In a wild pivot from old-school finance, Mill City Ventures III — yep, the Nasdaq-listed specialty finance outfit — just raised a jaw-dropping $450 million in a private round. And get this: nearly all of it (like 98%) is headed straight into SUI, the native token powering the Sui blockchain.
That’s not pocket change. It’s actually one of the biggest public moves ever made by a U.S.-listed company into a single blockchain asset. Mill City’s basically saying goodbye to short-term lending and hello to crypto — bold move in a shaky market.
Per the Monday press release, hedge fund Karatage Opportunities led the round. They’re deep in the digital asset game and clearly see something in SUI.
New Faces, New Strategy
With that funding comes a shake-up at the top. Karatage’s Marius Barnett is stepping in as board chairman, while Stephen Mackintosh’s sliding into the CIO seat. Big titles, big responsibilities.
Galaxy Asset Management’s been tapped to oversee the whole SUI treasury situation. That means buying up tokens on the open market, and possibly brokering deals directly with the Sui Foundation. So yeah, no half-measures here.
Mill City says the whole plan is about long-term alignment with the Sui ecosystem. They’re not just stacking coins—they want to embed themselves into the infrastructure of Web3, where demand’s heating up fast.
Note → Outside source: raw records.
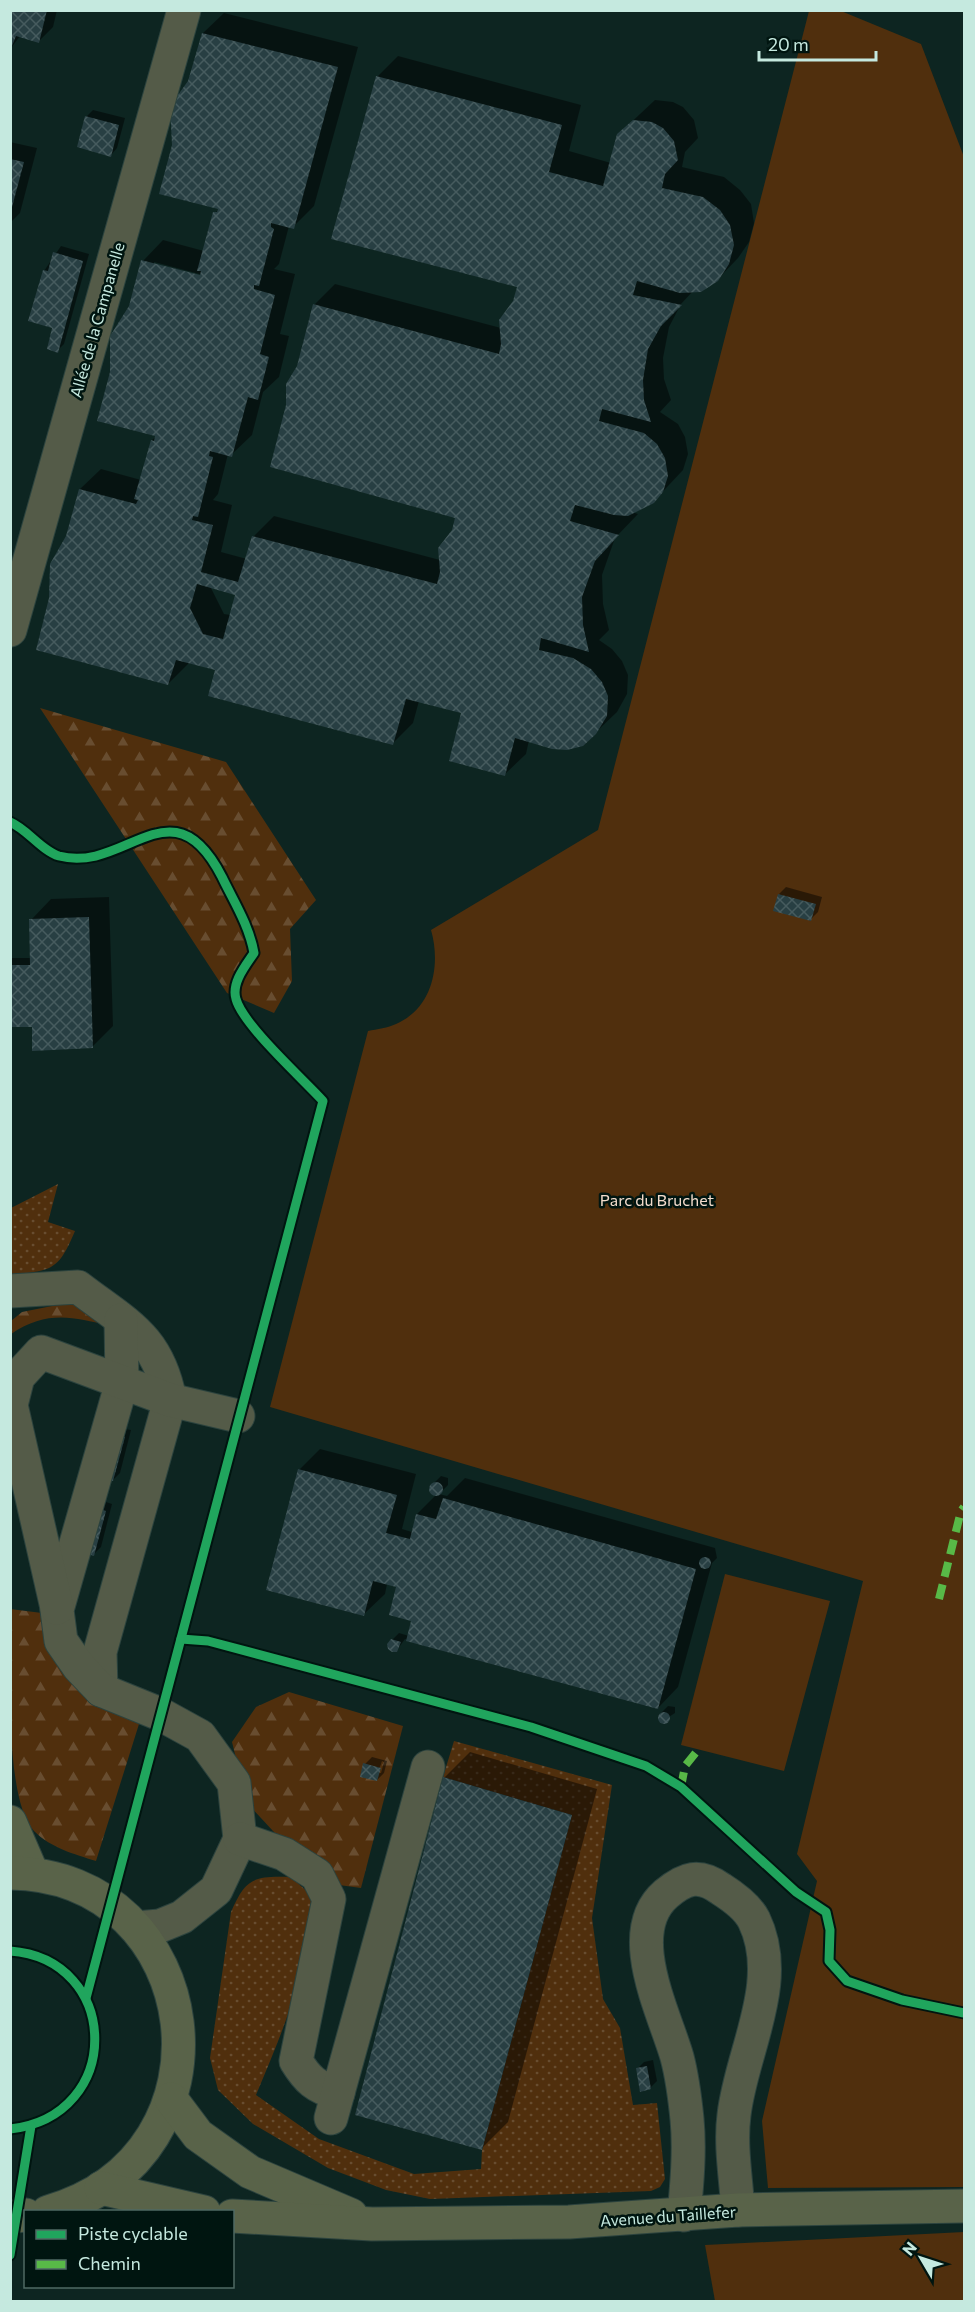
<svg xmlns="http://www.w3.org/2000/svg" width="975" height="2312" font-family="Commissioner,sans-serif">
<defs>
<pattern id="grass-dots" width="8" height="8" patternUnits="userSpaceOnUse" patternTransform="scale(1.5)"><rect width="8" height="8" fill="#502f0d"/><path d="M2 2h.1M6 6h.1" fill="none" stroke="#684d30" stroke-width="1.8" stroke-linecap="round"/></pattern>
<pattern id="forest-firs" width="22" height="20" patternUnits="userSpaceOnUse" patternTransform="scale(1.5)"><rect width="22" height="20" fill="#502f0d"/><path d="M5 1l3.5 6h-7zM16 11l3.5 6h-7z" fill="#684d30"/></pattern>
<pattern id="building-cross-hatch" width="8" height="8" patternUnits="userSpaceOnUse" patternTransform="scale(1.5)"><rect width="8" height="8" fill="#283f43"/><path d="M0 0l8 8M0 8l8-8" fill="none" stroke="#465b5e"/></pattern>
</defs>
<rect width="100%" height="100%" fill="#0d2521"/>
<!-- grass -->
<g fill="url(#grass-dots)">
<path d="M58,1184l-10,38 27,9c-17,40 -22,39 -64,44v-67z"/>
<path d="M454,1741l158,44 -20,133 11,81 17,29 13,77 24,-2 8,76 -5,8 -9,4 -221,8 -44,-9 -58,-22 -75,-44 -35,-34 -8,-32 21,-146c15,-35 24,-36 60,-35l20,18c0,72 -28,135 -55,200l63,44 95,35 67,-5 1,-19 90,-335 -129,-38z"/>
</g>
<!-- forest -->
<g fill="url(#forest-firs)">
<polygon points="40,708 226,762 316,900 290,929 292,981 274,1013 227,993"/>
<path d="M67,1303l35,10 7,13c-37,-10 -64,-15 -98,8v-13l11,-9z"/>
<path d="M10,1609l40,5 37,80 52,30 -43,137c-22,-7 -45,-13 -62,-30 -31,-32 -23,-175 -24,-222z"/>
<polygon points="289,1692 403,1726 361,1888 339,1885 286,1845 247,1803 232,1742 256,1707"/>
</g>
<!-- green -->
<g fill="#502f0d">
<path d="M809,11h32l80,33 43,113v2030l-196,1 -6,-67 55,-240 -20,-27 66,-273 -593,-174 98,-376c9,-2 20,-3 28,-7 37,-16 45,-59 35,-94l167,-100z"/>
<polygon points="725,1574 830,1601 784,1771 681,1745"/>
<polygon points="964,2232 964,2301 715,2301 705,2245"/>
</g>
<!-- shadow -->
<g fill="#0007" fill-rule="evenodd">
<polygon points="10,10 57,10 53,27 39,41 20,36 11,48"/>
<path d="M224,13l134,34 -44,159 -21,21 -4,-1 -10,38 -5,5 21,5 -15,60 9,2 -10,41 -16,15 -11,43 -21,20 -3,-1 -10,40 -5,6 19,5 -11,47 26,7 6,-22 21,-21 166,44 13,-29 4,-14 -158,-150 15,-62 21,-21 166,44 13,-26 5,-16 -142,-209 21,-21 183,49 -12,46 42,12 7,-28 22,-21 15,-14 18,2 10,5 11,13 4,18 -13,14 -3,15 42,10 16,13 11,14 3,19 -5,19 -11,16 -21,22 -23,10 -13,14 -12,23 -6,31 1,21 7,21 -11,12 18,12 7,13 3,17 -5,16 -30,32 -21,10 6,2 -23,24 -13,37 1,29 6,26 -10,10 13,9 10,12 6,14 -1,19 -10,18 -22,21 -66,7 -3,14 -21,20 -42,-62 -44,-11 -6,22 -21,21 -175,-75 -28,-6 -21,21 -101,-147 13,-48 21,-20 40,11 11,-40 6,-5 -28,-128 13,-46 20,-21 41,11 11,-38 5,-5 -30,-127 13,-48zM154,262l53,14v3l-53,-14zM210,586l27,8 -6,21 -7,-1z"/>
<polygon points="93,110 125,118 117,148 111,155 86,117"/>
<polygon points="10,142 37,148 20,213 10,223"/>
<polygon points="61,246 89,254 64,344 57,351 44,271"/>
<polygon points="786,887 822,897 818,912 811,919 779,894"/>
<polygon points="109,897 113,1026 92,1047 33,1025 10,1026 10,958 31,958 31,920 51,899"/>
<polygon points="125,1429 131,1430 120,1473 113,1480"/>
<polygon points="320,1449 416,1474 402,1529 412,1532 417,1514 437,1494 431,1491 434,1483 441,1476 448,1478 448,1485 439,1494 447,1496 465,1478 715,1548 717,1558 712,1563 678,1687 658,1708 405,1639 397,1650 392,1640 399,1633 409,1636 412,1620 403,1568 387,1584 385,1594 364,1614 299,1470"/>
<polygon points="106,1502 112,1504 101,1547 94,1554 99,1509"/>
<polygon points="668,1706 675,1707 675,1713 661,1722 661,1713"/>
<polygon points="470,1752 597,1789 508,2122 482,2148 444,1778"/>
<path d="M372,1757l15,4 -3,12 -7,7 -12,-16zM382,1761l2,1 -3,11h-3z"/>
<polygon points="653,2060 657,2081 650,2088 637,2069 644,2062"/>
</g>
<!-- building -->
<g fill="url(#building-cross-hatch)" fill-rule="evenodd">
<polygon points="10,10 47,10 39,43 16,36 10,51"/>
<path d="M202,33l136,34 -44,162 -23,-6v4l3,2 -15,57 -5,-1v4l21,6 -15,59 9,3 -11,43 -10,-3 -16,60 -22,-6 -1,5 4,1 -15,60 -5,-1 -1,4 21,5 -12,47 37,10 14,-46 185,48 3,-12 -2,-24 14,-18 3,-12 -185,-51 16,-62v-21l11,-18 16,-62 186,50 2,-10 -2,-24 14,-19 4,-14 -186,-48 45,-163 186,49 -13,47 54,14 14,-52 16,-14 19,2 11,6 11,13 4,19 -13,14 -3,14 41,9 17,13 10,15 4,20 -5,19 -11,17 -17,11 -21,1 -43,-12 -4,14 49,10 -21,21 -13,23 -5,31 1,20 7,22 -49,-13 -3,12 45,12 13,11 8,14 3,18 -5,16 -9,11 -26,13 -14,-1 -39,-10 -5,16 49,14 -24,26 -13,36 1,28 6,27 -48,-14 -2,12 34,8 18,11 11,13 6,14 -1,20 -11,18 -13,12 -16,4 -15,-1 -37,-11 -10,38 -56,-15 12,-48 -55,-14 -13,46 -185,-49 7,-26 -39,-10 -8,25 -132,-35 13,-52 1,-34 16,-28 13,-47 57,15 2,-4 -4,-1 17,-59 3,1 1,-5 -58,-15 13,-49v-36l19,-30 12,-46 59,15 1,-4h-4l16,-59h4l1,-3 -59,-15 13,-49 -2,-39 18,-25zM197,584l38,11 -12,44 -20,-5 -13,-26z"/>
<polygon points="85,116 119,125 111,157 77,147"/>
<polygon points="10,159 24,162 11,211 10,210"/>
<polygon points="53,252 83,261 58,353 47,349 52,328 28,321 43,270 48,271"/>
<polygon points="778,894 816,904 811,921 773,911"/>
<polygon points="89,917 93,1048 32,1051 32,1027 10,1027 10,965 30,965 29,919"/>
<polygon points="117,1435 125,1437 113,1481 105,1479"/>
<polygon points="298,1469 397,1495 386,1533 410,1539 416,1514 436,1519 443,1498 696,1569 658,1709 406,1641 411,1621 389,1615 396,1587 373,1581 364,1616 266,1590"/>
<circle cx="436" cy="1489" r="7"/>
<polygon points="97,1508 106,1511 94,1556 85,1553"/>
<circle cx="705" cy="1563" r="6"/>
<polygon points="391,1639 401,1642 397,1652 392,1652 388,1649 387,1644"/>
<circle cx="664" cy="1718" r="6"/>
<polygon points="363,1763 381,1768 377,1781 360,1777"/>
<polygon points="443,1777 572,1815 482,2150 355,2115"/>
<polygon points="647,2066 651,2089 640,2092 636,2068"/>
</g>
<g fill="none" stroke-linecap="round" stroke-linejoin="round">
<defs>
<g id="minor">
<polyline points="10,630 184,10"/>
<path d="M10,1291l68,-4c48,37 80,49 92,113l-70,252 1,38"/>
<polyline points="121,1320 122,1382 57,1610 61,1641 79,1667 101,1690 160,1714 200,1736 234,1783 240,1839 216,1890 182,1917 160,1926 136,1928"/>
<polyline points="57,1608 11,1405 18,1377 41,1352 170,1400 238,1416"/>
<path d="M240,1839l44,15 33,21 12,24 -33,162c11,18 20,27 42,32"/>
<polyline points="331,2118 428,1767"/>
<path d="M684,2215c3,-31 6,-65 3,-96 -2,-20 -5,-43 -10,-62 -13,-45 -55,-125 -11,-163 19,-16 33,-21 55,-5 11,7 27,19 33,31 30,62 -13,132 -20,195 -4,30 2,64 4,95"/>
</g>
<g id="major">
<polyline points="10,1822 32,1873"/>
<path d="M10,1873c198,2 235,283 38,339"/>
<polyline points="171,2099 198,2135 250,2172 351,2215"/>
<polyline points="101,2188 204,2212"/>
<polyline points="232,2216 372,2224 569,2222 738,2210 964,2206"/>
<polyline points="10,2217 26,2215"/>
</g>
</defs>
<!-- minor casing -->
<use href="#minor" stroke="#2c433e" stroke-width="35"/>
<!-- major casing -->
<use href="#major" stroke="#2c433e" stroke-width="35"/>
<!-- minor -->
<use href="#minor" stroke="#545b48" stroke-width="33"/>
<!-- major -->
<use href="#major" stroke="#596349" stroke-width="33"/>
<!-- quiet -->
<g stroke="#58b947" stroke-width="8" stroke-dasharray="15 8" stroke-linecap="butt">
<polyline points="939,1599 961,1511 964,1507"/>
<polyline points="681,1787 685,1766 698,1750"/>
</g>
<defs>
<g id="cycleway">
<path d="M10,822c17,7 32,29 49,34 67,18 113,-77 163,21 12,25 27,48 32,76 -8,12 -23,30 -18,46 7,26 66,79 87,102l-237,897"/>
<polyline points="181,1639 208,1641 531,1727 646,1766 681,1787 796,1892 826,1912 830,1930 829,1961 847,1981 902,2000 964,2013"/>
<path d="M10,1951c111,8 115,165 0,178"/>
<polyline points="10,2255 31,2126"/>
</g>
</defs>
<!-- cycleway casing -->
<use href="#cycleway" stroke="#001510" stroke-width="13"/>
<!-- cycleway -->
<use href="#cycleway" stroke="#20a55d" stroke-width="9"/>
</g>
<g text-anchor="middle" stroke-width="5" stroke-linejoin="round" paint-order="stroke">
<!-- street labels -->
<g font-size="16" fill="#c5e9df" stroke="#001510">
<text transform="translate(97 320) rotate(-74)" y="6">Allée de la Campanelle</text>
<text transform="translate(668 2216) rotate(-4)" y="6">Avenue du Taillefer</text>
</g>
<!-- park labels -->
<g font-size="16" fill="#f3dccc" stroke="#001510">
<text x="657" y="1206">Parc du Bruchet</text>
</g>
</g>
<!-- border -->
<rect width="975" height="2312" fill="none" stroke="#c5e9df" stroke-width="24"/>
<!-- legend -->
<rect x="24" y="2210" width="210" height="78" fill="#001510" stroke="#4f6a63" stroke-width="1.5"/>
<rect x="36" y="2230" width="30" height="9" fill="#20a55d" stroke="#4f6a63" stroke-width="1.5"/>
<text x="78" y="2240" font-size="18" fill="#c5e9df">Piste cyclable</text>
<rect x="36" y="2260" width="30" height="9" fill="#58b947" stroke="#4f6a63" stroke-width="1.5"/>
<text x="78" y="2270" font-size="18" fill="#c5e9df">Chemin</text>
<!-- north arrow -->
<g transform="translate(921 2258) rotate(309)" stroke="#001510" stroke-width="4.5" paint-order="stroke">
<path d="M0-4.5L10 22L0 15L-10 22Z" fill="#c5e9df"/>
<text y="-9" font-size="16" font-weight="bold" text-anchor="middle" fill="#c5e9df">N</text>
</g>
<!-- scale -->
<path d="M759 51v9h117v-9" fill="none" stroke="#c5e9df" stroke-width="3"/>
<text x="768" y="51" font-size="18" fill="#c5e9df" stroke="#001510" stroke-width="4.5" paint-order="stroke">20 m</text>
</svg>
Sui Ecosystem Is Booming, But Price? Eh…
Sui’s not just another chain. It’s designed to handle a ton of activity—payments, games, AI—you name it. According to DefiLlama, its total value locked (TVL) just hit a record $2.22 billion. That’s up 400% since last summer. Pretty wild growth.
Suilend, NAVI, and Haedal are carrying most of that weight, accounting for $1.7 billion of the TVL. Clearly, this isn’t just hype.
But not all news is sunshine. The price of SUI tanked 11% in the past day. It’s now sitting 27% below its January high of $5.35. Altcoin blues, maybe? Either way, short-term jitters don’t seem to be scaring off Mill City.
Critics Are Raising Eyebrows
Not everyone’s popping champagne. Some analysts are calling BS on the way crypto treasuries are structured. Instead of buying tokens outright, firms might just be swapping shares for early holder contributions. That way, insiders get to exit while retail buys in later at inflated prices.
James Check from Glassnode and VanEck’s Matthew Sigel have both voiced doubts about how sustainable this model really is. It’s a fair question: is this strategy smart risk-taking, or just musical chairs with altcoins?
Still, if everything closes as planned, Mill City becomes the first U.S.-listed company to go all-in on the Sui blockchain. The deal’s expected to finalize by the end of July. Buckle up.